Segment Open

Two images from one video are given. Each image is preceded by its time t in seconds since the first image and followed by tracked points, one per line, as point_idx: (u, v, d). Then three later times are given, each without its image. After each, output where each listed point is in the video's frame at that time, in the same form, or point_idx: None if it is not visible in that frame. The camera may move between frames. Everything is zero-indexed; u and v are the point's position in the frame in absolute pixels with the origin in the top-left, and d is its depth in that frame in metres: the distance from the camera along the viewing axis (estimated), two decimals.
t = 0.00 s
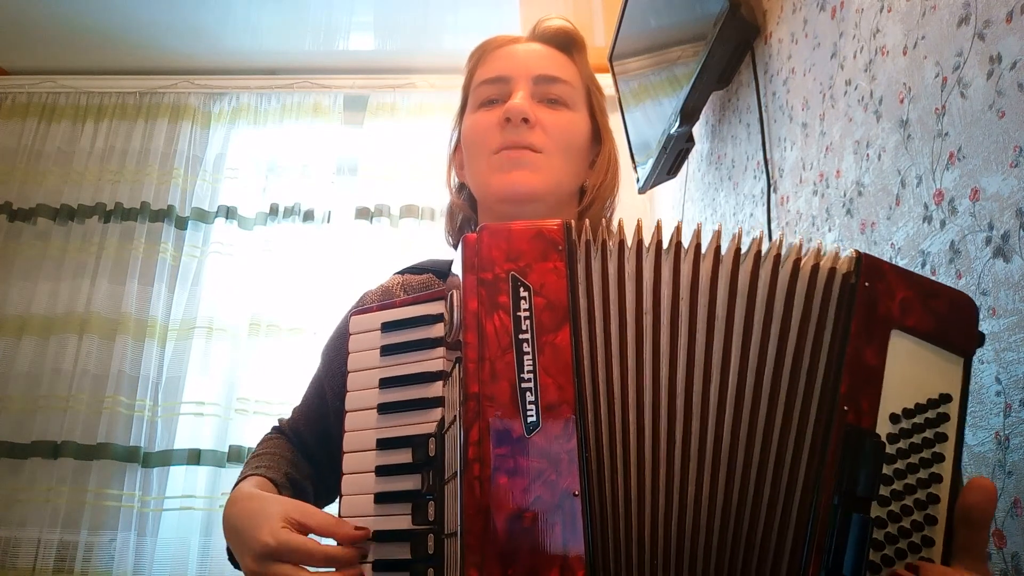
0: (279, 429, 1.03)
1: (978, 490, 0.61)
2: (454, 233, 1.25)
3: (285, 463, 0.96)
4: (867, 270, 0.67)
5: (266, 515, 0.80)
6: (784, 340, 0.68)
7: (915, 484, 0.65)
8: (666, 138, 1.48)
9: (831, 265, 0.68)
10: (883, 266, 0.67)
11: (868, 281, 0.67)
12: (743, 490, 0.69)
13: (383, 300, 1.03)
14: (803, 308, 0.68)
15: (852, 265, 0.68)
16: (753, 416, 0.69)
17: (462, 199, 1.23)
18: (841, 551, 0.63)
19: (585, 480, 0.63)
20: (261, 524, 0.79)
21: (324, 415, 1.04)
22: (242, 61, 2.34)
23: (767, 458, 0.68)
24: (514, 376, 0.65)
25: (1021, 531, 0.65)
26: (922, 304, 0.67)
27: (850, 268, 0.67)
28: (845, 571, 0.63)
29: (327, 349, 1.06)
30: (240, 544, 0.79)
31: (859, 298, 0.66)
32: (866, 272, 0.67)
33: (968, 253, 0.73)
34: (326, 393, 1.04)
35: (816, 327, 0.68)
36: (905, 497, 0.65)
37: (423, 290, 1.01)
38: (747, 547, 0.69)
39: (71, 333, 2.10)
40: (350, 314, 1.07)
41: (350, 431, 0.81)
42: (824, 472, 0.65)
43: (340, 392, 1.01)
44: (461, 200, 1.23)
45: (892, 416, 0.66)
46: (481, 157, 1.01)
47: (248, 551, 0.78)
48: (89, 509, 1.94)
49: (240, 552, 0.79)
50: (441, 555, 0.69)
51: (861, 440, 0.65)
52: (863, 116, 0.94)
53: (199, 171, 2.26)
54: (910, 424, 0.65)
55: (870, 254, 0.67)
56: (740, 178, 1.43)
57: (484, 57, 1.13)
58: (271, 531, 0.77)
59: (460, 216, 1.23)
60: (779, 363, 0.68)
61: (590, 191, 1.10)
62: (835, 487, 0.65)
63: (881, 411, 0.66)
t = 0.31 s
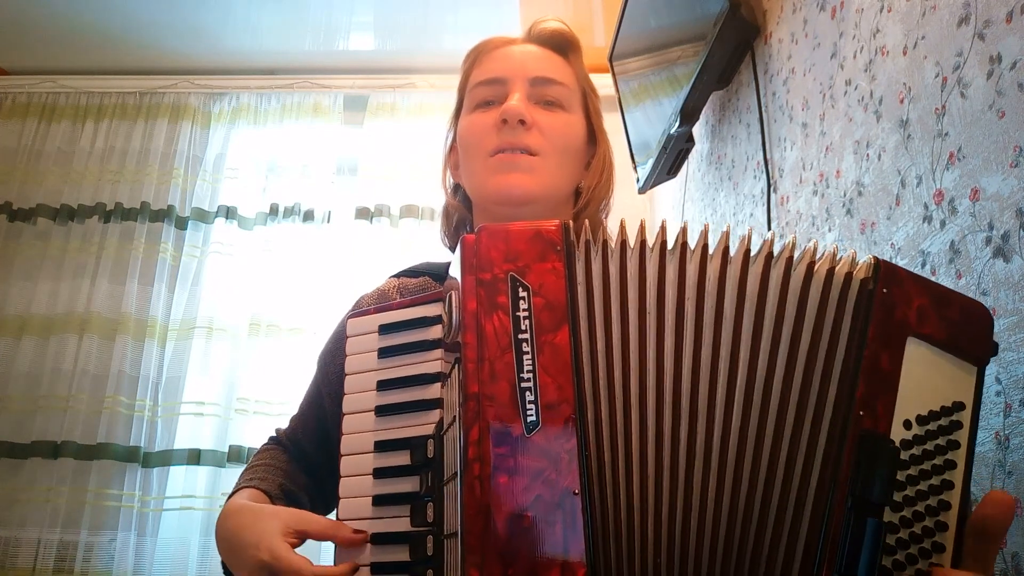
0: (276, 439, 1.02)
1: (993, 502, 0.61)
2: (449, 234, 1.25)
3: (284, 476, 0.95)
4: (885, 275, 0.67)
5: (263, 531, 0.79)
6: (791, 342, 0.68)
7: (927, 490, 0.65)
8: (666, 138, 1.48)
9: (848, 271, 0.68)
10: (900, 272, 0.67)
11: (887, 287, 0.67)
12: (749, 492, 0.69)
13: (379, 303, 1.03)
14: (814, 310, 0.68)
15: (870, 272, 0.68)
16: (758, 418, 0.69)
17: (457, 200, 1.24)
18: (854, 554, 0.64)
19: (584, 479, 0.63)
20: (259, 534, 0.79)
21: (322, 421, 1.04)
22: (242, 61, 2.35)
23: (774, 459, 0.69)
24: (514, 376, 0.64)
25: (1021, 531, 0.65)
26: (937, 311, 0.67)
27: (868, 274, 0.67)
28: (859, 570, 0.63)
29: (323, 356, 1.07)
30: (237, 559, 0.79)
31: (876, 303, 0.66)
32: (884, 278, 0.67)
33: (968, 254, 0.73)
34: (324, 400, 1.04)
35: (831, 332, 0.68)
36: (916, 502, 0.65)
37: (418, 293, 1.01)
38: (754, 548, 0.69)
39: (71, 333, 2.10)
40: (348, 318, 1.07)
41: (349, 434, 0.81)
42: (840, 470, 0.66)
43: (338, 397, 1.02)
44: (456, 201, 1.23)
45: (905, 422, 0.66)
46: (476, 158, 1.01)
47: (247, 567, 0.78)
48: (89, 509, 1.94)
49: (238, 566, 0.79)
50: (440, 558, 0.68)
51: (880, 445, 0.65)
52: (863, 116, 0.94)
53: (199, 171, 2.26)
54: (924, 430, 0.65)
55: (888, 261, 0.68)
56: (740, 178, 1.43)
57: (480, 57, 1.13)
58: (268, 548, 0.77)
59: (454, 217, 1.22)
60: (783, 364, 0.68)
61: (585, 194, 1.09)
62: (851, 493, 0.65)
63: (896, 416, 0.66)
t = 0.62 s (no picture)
0: (266, 442, 1.02)
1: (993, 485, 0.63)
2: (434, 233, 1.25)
3: (279, 473, 0.95)
4: (897, 275, 0.67)
5: (280, 515, 0.79)
6: (793, 340, 0.68)
7: (935, 491, 0.65)
8: (666, 138, 1.48)
9: (860, 269, 0.68)
10: (913, 273, 0.67)
11: (898, 286, 0.67)
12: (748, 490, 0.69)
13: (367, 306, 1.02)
14: (823, 305, 0.68)
15: (882, 271, 0.68)
16: (754, 417, 0.69)
17: (442, 200, 1.24)
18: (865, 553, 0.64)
19: (572, 475, 0.63)
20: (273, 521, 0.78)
21: (312, 423, 1.04)
22: (242, 61, 2.34)
23: (775, 456, 0.69)
24: (499, 374, 0.64)
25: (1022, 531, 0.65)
26: (950, 312, 0.67)
27: (880, 273, 0.68)
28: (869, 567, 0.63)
29: (313, 358, 1.06)
30: (250, 546, 0.78)
31: (888, 301, 0.67)
32: (896, 277, 0.67)
33: (968, 254, 0.73)
34: (312, 402, 1.04)
35: (839, 329, 0.68)
36: (925, 502, 0.65)
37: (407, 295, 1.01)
38: (768, 546, 0.70)
39: (71, 333, 2.10)
40: (337, 320, 1.07)
41: (340, 438, 0.81)
42: (853, 463, 0.66)
43: (328, 396, 1.01)
44: (440, 202, 1.23)
45: (915, 422, 0.66)
46: (463, 165, 1.00)
47: (261, 552, 0.77)
48: (89, 509, 1.94)
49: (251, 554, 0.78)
50: (433, 558, 0.70)
51: (889, 443, 0.65)
52: (863, 116, 0.94)
53: (199, 171, 2.26)
54: (933, 431, 0.65)
55: (900, 260, 0.68)
56: (741, 178, 1.43)
57: (466, 58, 1.13)
58: (286, 531, 0.77)
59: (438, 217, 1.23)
60: (780, 361, 0.69)
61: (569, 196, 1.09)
62: (862, 493, 0.65)
63: (906, 416, 0.66)
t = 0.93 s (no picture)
0: (260, 443, 1.03)
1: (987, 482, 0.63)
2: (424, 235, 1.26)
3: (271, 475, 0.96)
4: (900, 280, 0.66)
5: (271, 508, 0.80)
6: (791, 340, 0.68)
7: (933, 493, 0.64)
8: (666, 138, 1.48)
9: (860, 274, 0.68)
10: (917, 279, 0.66)
11: (902, 292, 0.66)
12: (746, 489, 0.69)
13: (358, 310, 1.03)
14: (820, 308, 0.68)
15: (886, 275, 0.67)
16: (752, 417, 0.69)
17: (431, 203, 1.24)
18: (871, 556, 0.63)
19: (564, 473, 0.63)
20: (252, 512, 0.79)
21: (304, 429, 1.04)
22: (242, 61, 2.34)
23: (774, 458, 0.69)
24: (491, 375, 0.64)
25: (1021, 531, 0.65)
26: (949, 319, 0.66)
27: (884, 278, 0.67)
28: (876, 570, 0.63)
29: (305, 362, 1.06)
30: (227, 533, 0.80)
31: (891, 307, 0.66)
32: (900, 283, 0.66)
33: (968, 254, 0.73)
34: (305, 406, 1.04)
35: (838, 331, 0.68)
36: (924, 504, 0.65)
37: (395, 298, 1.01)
38: (772, 545, 0.70)
39: (71, 333, 2.10)
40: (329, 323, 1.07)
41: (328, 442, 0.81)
42: (857, 465, 0.65)
43: (320, 403, 1.02)
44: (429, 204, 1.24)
45: (915, 425, 0.66)
46: (452, 165, 1.00)
47: (233, 540, 0.78)
48: (89, 509, 1.94)
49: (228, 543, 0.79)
50: (425, 561, 0.69)
51: (892, 445, 0.64)
52: (863, 116, 0.94)
53: (199, 171, 2.26)
54: (931, 433, 0.65)
55: (904, 266, 0.67)
56: (740, 178, 1.43)
57: (453, 60, 1.12)
58: (260, 520, 0.78)
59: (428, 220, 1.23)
60: (779, 362, 0.68)
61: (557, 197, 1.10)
62: (867, 497, 0.65)
63: (907, 419, 0.66)
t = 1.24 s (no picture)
0: (253, 443, 1.02)
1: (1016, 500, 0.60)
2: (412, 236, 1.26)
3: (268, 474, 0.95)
4: (922, 282, 0.64)
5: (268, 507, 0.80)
6: (800, 341, 0.68)
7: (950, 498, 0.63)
8: (666, 138, 1.48)
9: (878, 273, 0.66)
10: (939, 281, 0.64)
11: (923, 293, 0.64)
12: (745, 490, 0.69)
13: (353, 311, 1.03)
14: (832, 307, 0.67)
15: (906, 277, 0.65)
16: (752, 419, 0.69)
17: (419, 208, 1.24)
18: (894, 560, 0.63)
19: (551, 473, 0.63)
20: (260, 515, 0.79)
21: (298, 430, 1.04)
22: (243, 61, 2.34)
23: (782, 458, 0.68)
24: (477, 376, 0.65)
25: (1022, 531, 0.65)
26: (970, 319, 0.64)
27: (905, 279, 0.65)
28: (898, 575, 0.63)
29: (298, 365, 1.06)
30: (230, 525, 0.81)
31: (911, 308, 0.64)
32: (921, 284, 0.64)
33: (968, 253, 0.73)
34: (298, 406, 1.04)
35: (834, 327, 0.67)
36: (942, 510, 0.63)
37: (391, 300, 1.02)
38: (784, 547, 0.69)
39: (71, 332, 2.10)
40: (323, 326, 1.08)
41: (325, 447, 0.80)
42: (875, 467, 0.65)
43: (316, 404, 1.03)
44: (419, 210, 1.24)
45: (933, 430, 0.63)
46: (441, 167, 1.00)
47: (243, 539, 0.78)
48: (89, 509, 1.94)
49: (236, 543, 0.79)
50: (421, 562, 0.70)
51: (914, 451, 0.64)
52: (863, 116, 0.94)
53: (199, 171, 2.26)
54: (948, 438, 0.63)
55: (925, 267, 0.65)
56: (741, 178, 1.43)
57: (439, 62, 1.12)
58: (269, 518, 0.78)
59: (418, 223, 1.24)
60: (774, 362, 0.68)
61: (545, 193, 1.09)
62: (888, 499, 0.64)
63: (926, 424, 0.63)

Segment Closed

Pictures stay out; output the lines from the top of the listing above through the line containing "60: (779, 363, 0.68)", exactly as they stand.

The answer —
Two images from one video are given. Each image is preceded by its time t in seconds since the first image and followed by tracked points, one per line, as point_idx: (u, v, d). Then three later times are given, each without its image. After each, output where each listed point is in the video's frame at that time, in the same form, or point_idx: None if it is not visible in that frame. The camera may move between frames. Everything is zero-indexed; u and v are the point's position in the frame in absolute pixels with the origin in the top-left, and d is its depth in that frame in metres: the distance from the camera along the viewing axis (estimated), two decimals.
t = 0.00 s
0: (279, 429, 1.03)
1: (978, 490, 0.61)
2: (454, 233, 1.25)
3: (285, 463, 0.96)
4: (867, 270, 0.67)
5: (266, 515, 0.80)
6: (784, 340, 0.68)
7: (915, 484, 0.65)
8: (666, 138, 1.48)
9: (831, 265, 0.68)
10: (883, 266, 0.67)
11: (868, 281, 0.67)
12: (743, 490, 0.69)
13: (383, 300, 1.03)
14: (803, 308, 0.68)
15: (852, 265, 0.68)
16: (753, 416, 0.69)
17: (462, 199, 1.23)
18: (841, 551, 0.63)
19: (585, 480, 0.63)
20: (261, 524, 0.79)
21: (324, 415, 1.04)
22: (242, 61, 2.34)
23: (767, 458, 0.68)
24: (514, 376, 0.65)
25: (1021, 531, 0.65)
26: (922, 304, 0.67)
27: (850, 268, 0.67)
28: (845, 571, 0.63)
29: (327, 349, 1.06)
30: (240, 544, 0.79)
31: (859, 298, 0.66)
32: (866, 272, 0.67)
33: (968, 253, 0.73)
34: (326, 393, 1.04)
35: (816, 327, 0.68)
36: (905, 497, 0.65)
37: (423, 290, 1.01)
38: (747, 547, 0.69)
39: (71, 333, 2.10)
40: (350, 314, 1.07)
41: (350, 431, 0.81)
42: (824, 472, 0.65)
43: (340, 392, 1.01)
44: (461, 200, 1.23)
45: (892, 416, 0.66)
46: (481, 157, 1.01)
47: (248, 551, 0.78)
48: (89, 509, 1.94)
49: (240, 552, 0.79)
50: (441, 555, 0.69)
51: (861, 440, 0.65)
52: (863, 116, 0.94)
53: (199, 171, 2.26)
54: (910, 424, 0.65)
55: (870, 254, 0.67)
56: (740, 178, 1.43)
57: (484, 57, 1.13)
58: (271, 531, 0.77)
59: (460, 216, 1.23)
60: (779, 363, 0.68)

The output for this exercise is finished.